Selected extract —
If your offer passes initial processing, you'll receive a letter with an estimated contact date. Your case is assigned to an Offer Examiner (centralized office) or Offer Specialist (field office). This person will contact you by phone or mail requesting additional verification documents—updated bank statements, proof of expenses, appraisals, or clarification on specific items. Respond promptly within the specified timeframe or risk having your offer returned without appeal rights.

During Investigation

Several important things occur: Your installment agreement payments (if you have one) are suspended but later reinstated if the offer is rejected. Interest and penalties continue accruing on your tax debt. The IRS may file a Notice of Federal Tax Lien, though they typically wait until a final decision. Collection actions like levies generally pause, but levies served before your offer submission may remain in place. You must stay current with all new tax filing and payment obligations or your offer will be returned.

The Decision

The IRS accepts your offer if it represents the most they can realistically collect within a reasonable time. They may propose a higher amount based on their investigation findings—you can then increase your offer or request a discussion with the offer manager. If your offer is rejected, you receive a detailed rejection letter with appeal instructions.

What this task involves — Please answer from the offer investigation text: what happens to interest and penalties on the tax debt while the offer is being investigated?

Recorded data

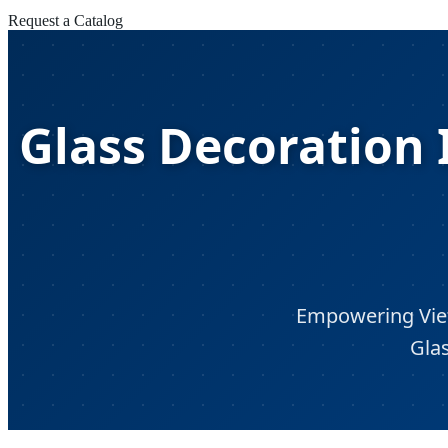
Request a Catalog
Glass Decoration I
Empowering Viet
Glas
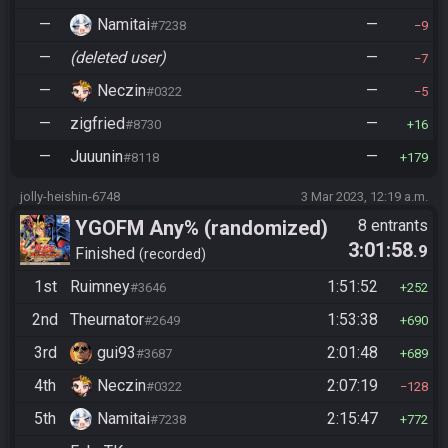
—
Namitai
—
#7238
9
—
(deleted user)
—
7
—
Neczin
—
#0322
5
—
zigfried
—
#8730
16
—
Juuunin
—
#8118
179
jolly-heishin-6748
3 Mar 2023, 12:19 a.m.
YGOFM Any% (randomized)
8 entrants
3:01:58
.9
Finished
recorded
1st
Ruimney
1:51:52
#3646
252
2nd
Theurnator
1:53:38
#2649
690
3rd
gui93
2:01:48
#3687
689
4th
Neczin
2:07:19
#0322
128
5th
Namitai
2:15:47
#7238
772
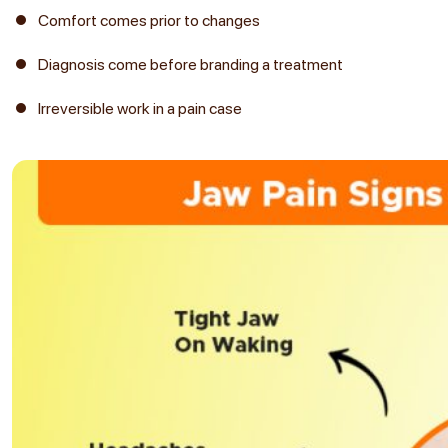
Comfort comes prior to changes
Diagnosis come before branding a treatment
Irreversible work in a pain case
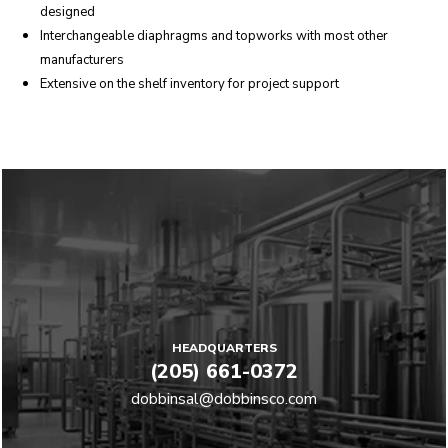
designed
Interchangeable diaphragms and topworks with most other
manufacturers
Extensive on the shelf inventory for project support
HEADQUARTERS
(205) 661-0372
dobbinsal@dobbinsco.com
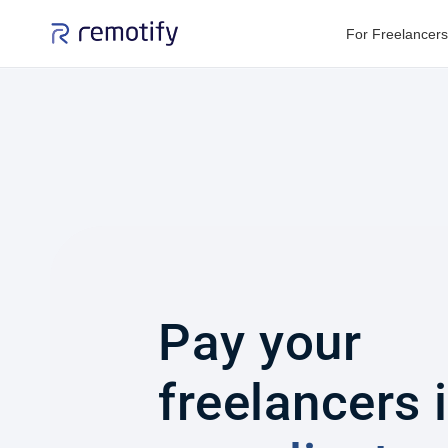
For Freelancers
Pay your
freelancers 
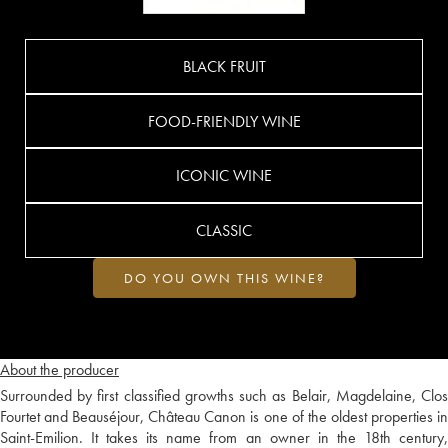
BLACK FRUIT
FOOD-FRIENDLY WINE
ICONIC WINE
CLASSIC
DO YOU OWN THIS WINE?
About the producer
Surrounded by first classified growths such as Belair, Magdelaine, Clos
Fourtet and Beauséjour, Château Canon is one of the oldest properties in
Saint-Emilion. It takes its name from an owner in the 18th century,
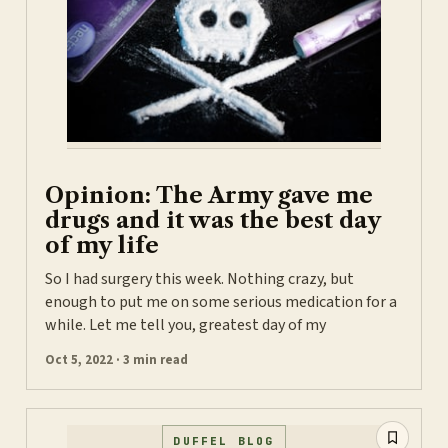
Opinion: The Army gave me
drugs and it was the best day
of my life
So I had surgery this week. Nothing crazy, but
enough to put me on some serious medication for a
while. Let me tell you, greatest day of my
Oct 5, 2022 · 3 min read
DUFFEL BLOG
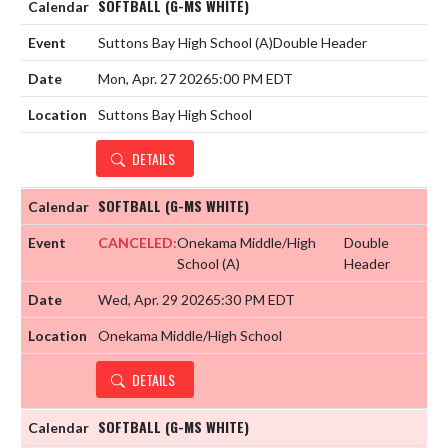
SOFTBALL (G-MS WHITE)
Suttons Bay High School
(A)
Double Header
Mon, Apr. 27 2026
5:00 PM EDT
Suttons Bay High School
DETAILS
SOFTBALL (G-MS WHITE)
CANCELED:
Onekama Middle/High
Double
School
(A)
Header
Wed, Apr. 29 2026
5:30 PM EDT
Onekama Middle/High School
DETAILS
SOFTBALL (G-MS WHITE)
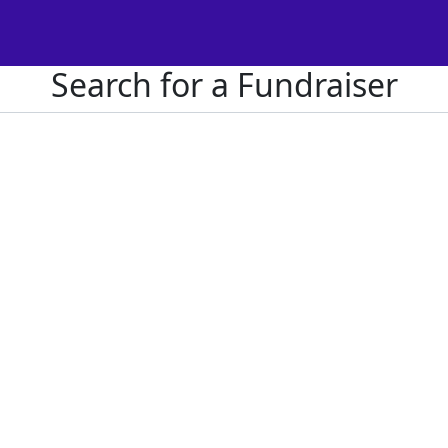
Search for a Fundraiser
Or donate directly to us
no results returned for your searc
Get Involved
F
Register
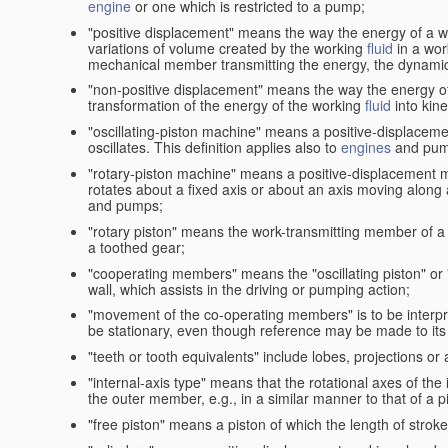
engine
or one which is restricted to a pump;
"positive displacement" means the way the energy of a 
variations of volume created by the working
fluid
in a wor
mechanical member transmitting the energy, the dynamic 
"non-positive displacement" means the way the energy o
transformation of the energy of the working
fluid
into kin
"oscillating-piston machine" means a positive-displacem
oscillates. This definition applies also to
engines
and pum
"rotary-piston machine" means a positive-displacement 
rotates about a fixed axis or about an axis moving along a 
and pumps;
"rotary piston" means the work-transmitting member of a 
a toothed gear;
"cooperating members" means the "oscillating piston" or
wall, which assists in the driving or pumping action;
"movement of the co-operating members" is to be interpr
be stationary, even though reference may be made to its 
"teeth or tooth equivalents" include lobes, projections or
"internal-axis type" means that the rotational axes of th
the outer member, e.g., in a similar manner to that of a p
"free piston" means a piston of which the length of stro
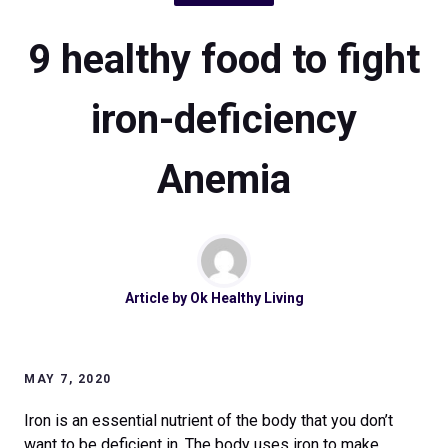
9 healthy food to fight
iron-deficiency
Anemia
Article by
Ok Healthy Living
MAY 7, 2020
Iron is an essential nutrient of the body that you don’t
want to be deficient in. The body uses iron to make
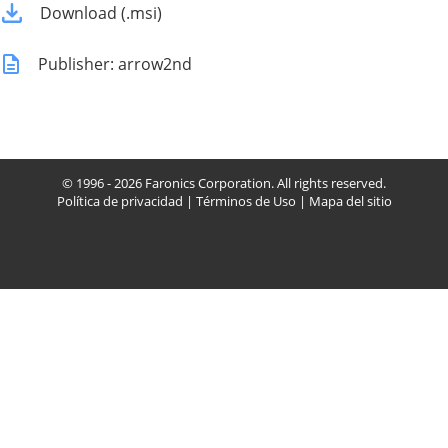
Download (.msi)
Publisher: arrow2nd
© 1996 - 2026 Faronics Corporation. All rights reserved.
Política de privacidad
|
Términos de Uso
|
Mapa del sitio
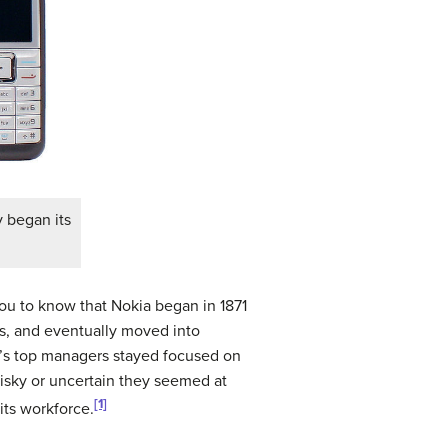
 began its
ou to know that Nokia began in 1871
les, and eventually moved into
’s top managers stayed focused on
isky or uncertain they seemed at
[1]
its workforce.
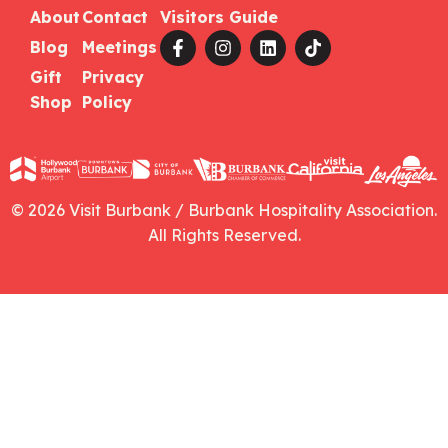
About
Contact
Visitors Guide
Blog
Meetings
Gift
Privacy
Shop
Policy
© 2026 Visit Burbank / Burbank Hospitality Association.
All Rights Reserved.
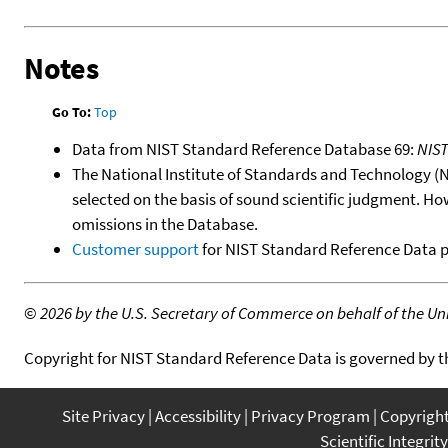
Notes
Go To:
Top
Data from NIST Standard Reference Database 69:
NIS
The National Institute of Standards and Technology (NIS
selected on the basis of sound scientific judgment. Ho
omissions in the Database.
Customer support
for NIST Standard Reference Data 
©
2026 by the U.S. Secretary of Commerce on behalf of the Unit
Copyright for NIST Standard Reference Data is governed by 
Site Privacy
Accessibility
Privacy Program
Copyrigh
Scientific Integrity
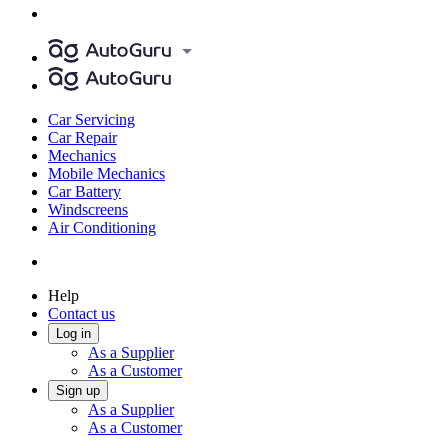
Car Servicing
Car Repair
Mechanics
Mobile Mechanics
Car Battery
Windscreens
Air Conditioning
Help
Contact us
Log in
As a Supplier
As a Customer
Sign up
As a Supplier
As a Customer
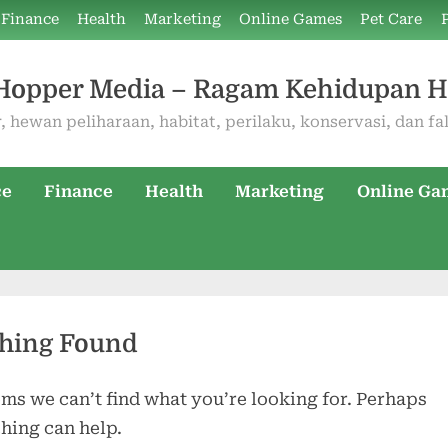
Finance
Health
Marketing
Online Games
Pet Care
Hopper Media – Ragam Kehidupan 
, hewan peliharaan, habitat, perilaku, konservasi, dan fa
ce
Finance
Health
Marketing
Online Ga
hing Found
ems we can’t find what you’re looking for. Perhaps
hing can help.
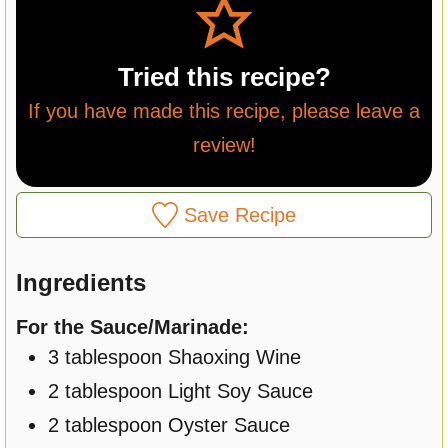
Tried this recipe?
If you have made this recipe, please leave a
review!
Save Recipe
Ingredients
For the Sauce/Marinade:
3
tablespoon
Shaoxing Wine
2
tablespoon
Light Soy Sauce
2
tablespoon
Oyster Sauce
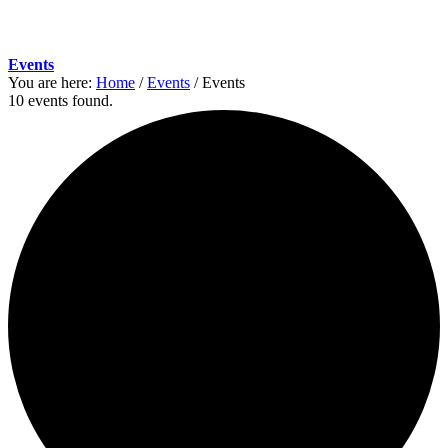
Events
You are here:
Home
/
Events
/
Events
10 events found.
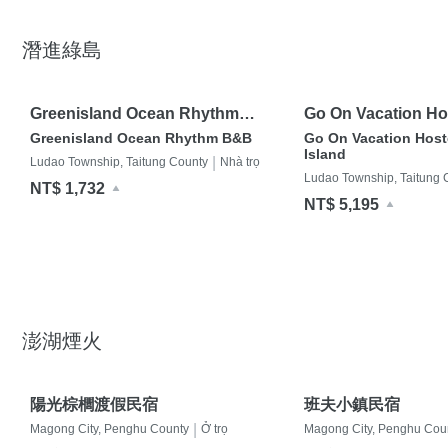
潛進綠島
Greenisland Ocean Rhythm
Go On Vacation Ho
B&B
Island
Greenisland Ocean Rhythm B&B
Go On Vacation Host
Island
|
Ludao Township, Taitung County
Nhà trọ
Ludao Township, Taitung 
NT$ 1,732
NT$ 5,195
澎湖煙火
陽光棕櫚渡假民宿
班夫小鎮民宿
|
Magong City, Penghu County
Ở trọ
Magong City, Penghu Cou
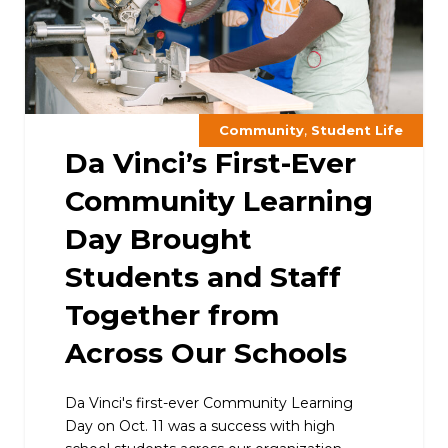
,
Community
Student Life
Da Vinci’s First-Ever
Community Learning
Day Brought
Students and Staff
Together from
Across Our Schools
Da Vinci's first-ever Community Learning
Day on Oct. 11 was a success with high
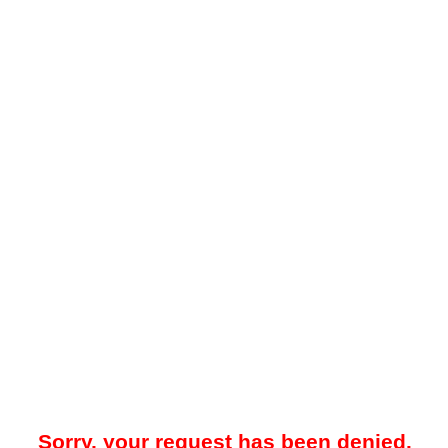
Sorry, your request has been denied.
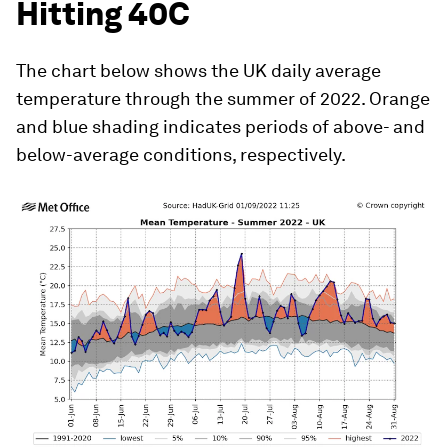
Hitting 40C
The chart below shows the UK daily average
temperature through the summer of 2022. Orange
and blue shading indicates periods of above- and
below-average conditions, respectively.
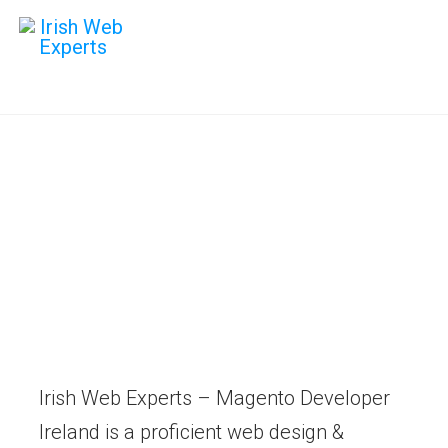
Hire Magento
Developer
Digital strategies that build long
term success. Maximise your
online potential.
Irish Web Experts – Magento Developer
Ireland is a proficient web design &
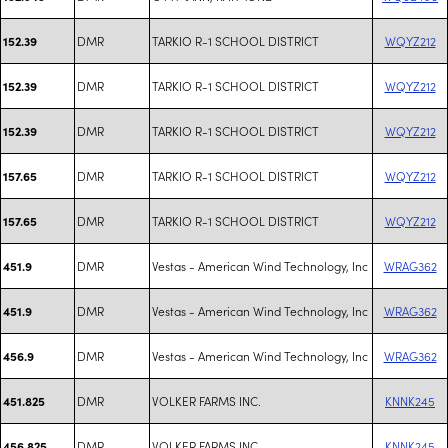
DMR
TARKIO R-1 SCHOOL DISTRICT
WQYZ212
152.39
DMR
TARKIO R-1 SCHOOL DISTRICT
WQYZ212
152.39
DMR
TARKIO R-1 SCHOOL DISTRICT
WQYZ212
152.39
DMR
TARKIO R-1 SCHOOL DISTRICT
WQYZ212
157.65
DMR
TARKIO R-1 SCHOOL DISTRICT
WQYZ212
157.65
DMR
Vestas - American Wind Technology, Inc
WRAG362
451.9
DMR
Vestas - American Wind Technology, Inc
WRAG362
451.9
DMR
Vestas - American Wind Technology, Inc
WRAG362
456.9
DMR
VOLKER FARMS INC.
KNNK245
451.825
DMR
VOLKER FARMS INC.
KNNK245
456.825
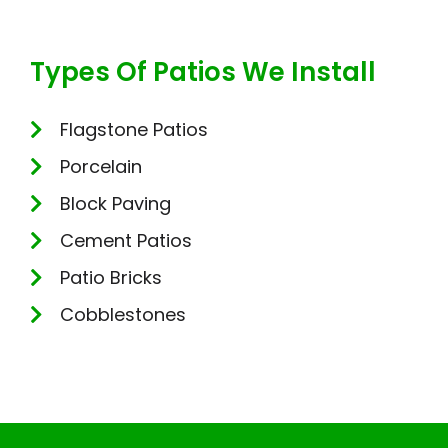
Types Of Patios We Install
Flagstone Patios
Porcelain
Block Paving
Cement Patios
Patio Bricks
Cobblestones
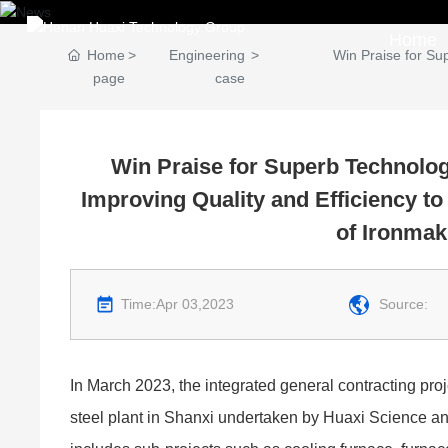
Home
Home
Engineering
Win Praise for Su
page
case
Win Praise for Superb Technolog
Improving Quality and Efficiency t
of Ironmak
Time:
Apr 03,2023
Source:
In March 2023, the integrated general contracting proj
steel plant in Shanxi undertaken by Huaxi Science a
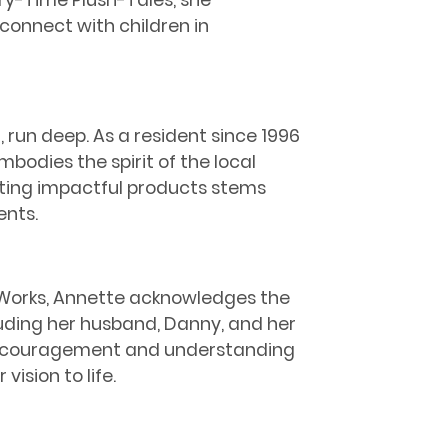
ry-Time Plush-Tales, she
onnect with children in
 run deep. As a resident since 1996
bodies the spirit of the local
ing impactful products stems
ents.
y Works, Annette acknowledges the
luding her husband, Danny, and her
encouragement and understanding
vision to life.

Output of the exercise — They continue accruing on the tax debt.